[Transcribed page contents]
• • • • •

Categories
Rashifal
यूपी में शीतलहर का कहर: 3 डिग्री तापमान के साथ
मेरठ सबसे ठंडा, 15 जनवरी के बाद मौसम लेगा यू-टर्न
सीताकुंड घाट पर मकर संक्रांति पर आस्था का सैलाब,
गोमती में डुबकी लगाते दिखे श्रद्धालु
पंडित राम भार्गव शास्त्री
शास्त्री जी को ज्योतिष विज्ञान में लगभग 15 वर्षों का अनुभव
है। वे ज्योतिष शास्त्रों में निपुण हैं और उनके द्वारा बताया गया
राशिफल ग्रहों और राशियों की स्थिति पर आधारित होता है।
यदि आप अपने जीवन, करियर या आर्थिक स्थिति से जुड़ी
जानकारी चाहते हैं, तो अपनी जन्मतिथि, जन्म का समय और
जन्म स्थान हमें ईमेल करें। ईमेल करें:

• • • • •

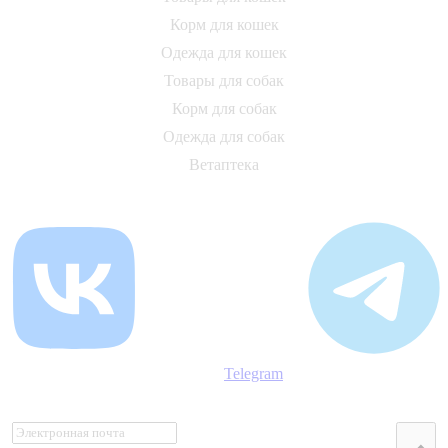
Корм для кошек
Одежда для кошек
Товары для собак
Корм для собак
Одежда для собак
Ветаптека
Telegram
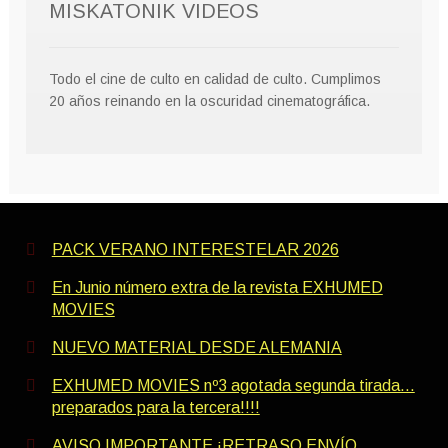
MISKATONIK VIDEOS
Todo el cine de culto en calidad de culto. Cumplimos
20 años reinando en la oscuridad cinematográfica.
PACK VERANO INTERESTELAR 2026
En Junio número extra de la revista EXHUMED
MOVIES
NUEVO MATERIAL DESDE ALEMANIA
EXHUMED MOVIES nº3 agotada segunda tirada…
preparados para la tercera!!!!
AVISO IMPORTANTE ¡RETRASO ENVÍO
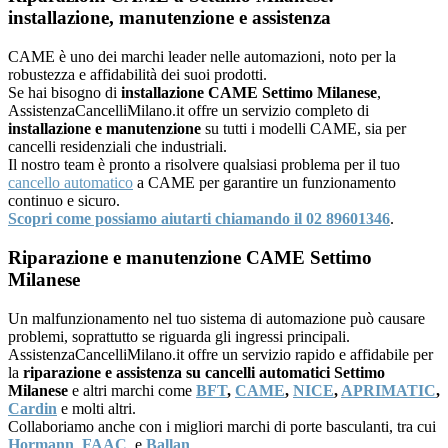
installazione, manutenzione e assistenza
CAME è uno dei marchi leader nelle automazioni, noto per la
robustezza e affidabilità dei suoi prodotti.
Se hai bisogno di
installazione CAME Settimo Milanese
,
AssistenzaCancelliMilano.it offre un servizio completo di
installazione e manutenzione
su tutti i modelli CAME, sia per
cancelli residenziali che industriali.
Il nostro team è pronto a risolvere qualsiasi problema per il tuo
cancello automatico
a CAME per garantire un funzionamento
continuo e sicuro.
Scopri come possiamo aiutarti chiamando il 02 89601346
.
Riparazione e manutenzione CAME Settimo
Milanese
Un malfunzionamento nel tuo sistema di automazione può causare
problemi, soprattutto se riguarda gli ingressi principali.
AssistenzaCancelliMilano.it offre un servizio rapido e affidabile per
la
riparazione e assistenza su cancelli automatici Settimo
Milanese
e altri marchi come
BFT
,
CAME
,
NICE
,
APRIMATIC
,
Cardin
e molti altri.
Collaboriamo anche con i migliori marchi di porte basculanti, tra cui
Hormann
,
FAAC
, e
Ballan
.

• • • • •

Work instructions. Look back at the data above. Transcribe exactly the lines starting at the line that contains "शास्त्री जी को" and ending at the line that contains "जन्म स्थान हमें".

The completed task.
शास्त्री जी को ज्योतिष विज्ञान में लगभग 15 वर्षों का अनुभव
है। वे ज्योतिष शास्त्रों में निपुण हैं और उनके द्वारा बताया गया
राशिफल ग्रहों और राशियों की स्थिति पर आधारित होता है।
यदि आप अपने जीवन, करियर या आर्थिक स्थिति से जुड़ी
जानकारी चाहते हैं, तो अपनी जन्मतिथि, जन्म का समय और
जन्म स्थान हमें ईमेल करें। ईमेल करें:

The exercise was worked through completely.